Monday, Jul. 16, 1945
Flaming Oil
Balikpapan Bay was still a multiple booby trap of Japanese mines when a U.S. engineer detachment sailed in. Aboard two LCMs, the engineers safely threaded their way to the Jap-built pontoon wharves, tied up, then raced the length of the narrow beach to begin rebuilding Sepinggang airstrip, just captured by the Australian 7th Division.
Three days later, short, balding Major General Edward James Milford's slouch-hatted Aussies held an 18-mile-long beachhead which included virtually everything of importance in southeastern Borneo. They had taken Balikpapan, the "Ploesti of the Pacific," then made a three-mile westward dash across the bay to secure the city's extensive harbor. Driving 13 miles northeastward, they had won the two hard-surfaced, 4,000-foot runways of the area's second important airfield, Manggar airdrome. North of Balikpapan, they had cut off the big Pandansari refinery district, in ruins from the terrific pre-invasion Allied air and naval bombardment.

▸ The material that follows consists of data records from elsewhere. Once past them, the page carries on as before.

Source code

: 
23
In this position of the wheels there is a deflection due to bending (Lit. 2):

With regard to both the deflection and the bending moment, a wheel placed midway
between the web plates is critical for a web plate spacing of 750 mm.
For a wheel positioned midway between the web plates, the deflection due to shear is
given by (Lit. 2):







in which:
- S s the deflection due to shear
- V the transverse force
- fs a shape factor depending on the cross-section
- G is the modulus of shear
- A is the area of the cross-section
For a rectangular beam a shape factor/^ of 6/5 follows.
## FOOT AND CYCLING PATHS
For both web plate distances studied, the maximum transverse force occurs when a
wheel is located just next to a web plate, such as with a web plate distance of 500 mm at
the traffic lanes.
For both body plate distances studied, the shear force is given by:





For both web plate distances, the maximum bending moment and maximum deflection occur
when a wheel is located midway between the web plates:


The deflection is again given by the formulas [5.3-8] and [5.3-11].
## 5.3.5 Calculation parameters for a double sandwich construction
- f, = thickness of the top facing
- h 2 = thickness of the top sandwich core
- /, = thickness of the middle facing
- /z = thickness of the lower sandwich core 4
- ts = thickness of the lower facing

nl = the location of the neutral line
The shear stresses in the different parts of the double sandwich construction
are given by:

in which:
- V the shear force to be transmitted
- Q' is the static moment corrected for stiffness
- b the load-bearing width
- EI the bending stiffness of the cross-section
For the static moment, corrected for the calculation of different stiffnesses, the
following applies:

As at Okinawa, the landing operation had been met by only sporadic opposition. Jap plans to flood the beaches with burning oil misfired, but farther inland the Diggers were stopped in their tracks by a flaming river of oil roaring down a ravine. Also paralleling Okinawa, the promise of bitter fighting and high casualties lay ahead. The Japs were digging in along the hills for a last-ditch defense of Samarinda, their last oil-producing area in southeastern Borneo.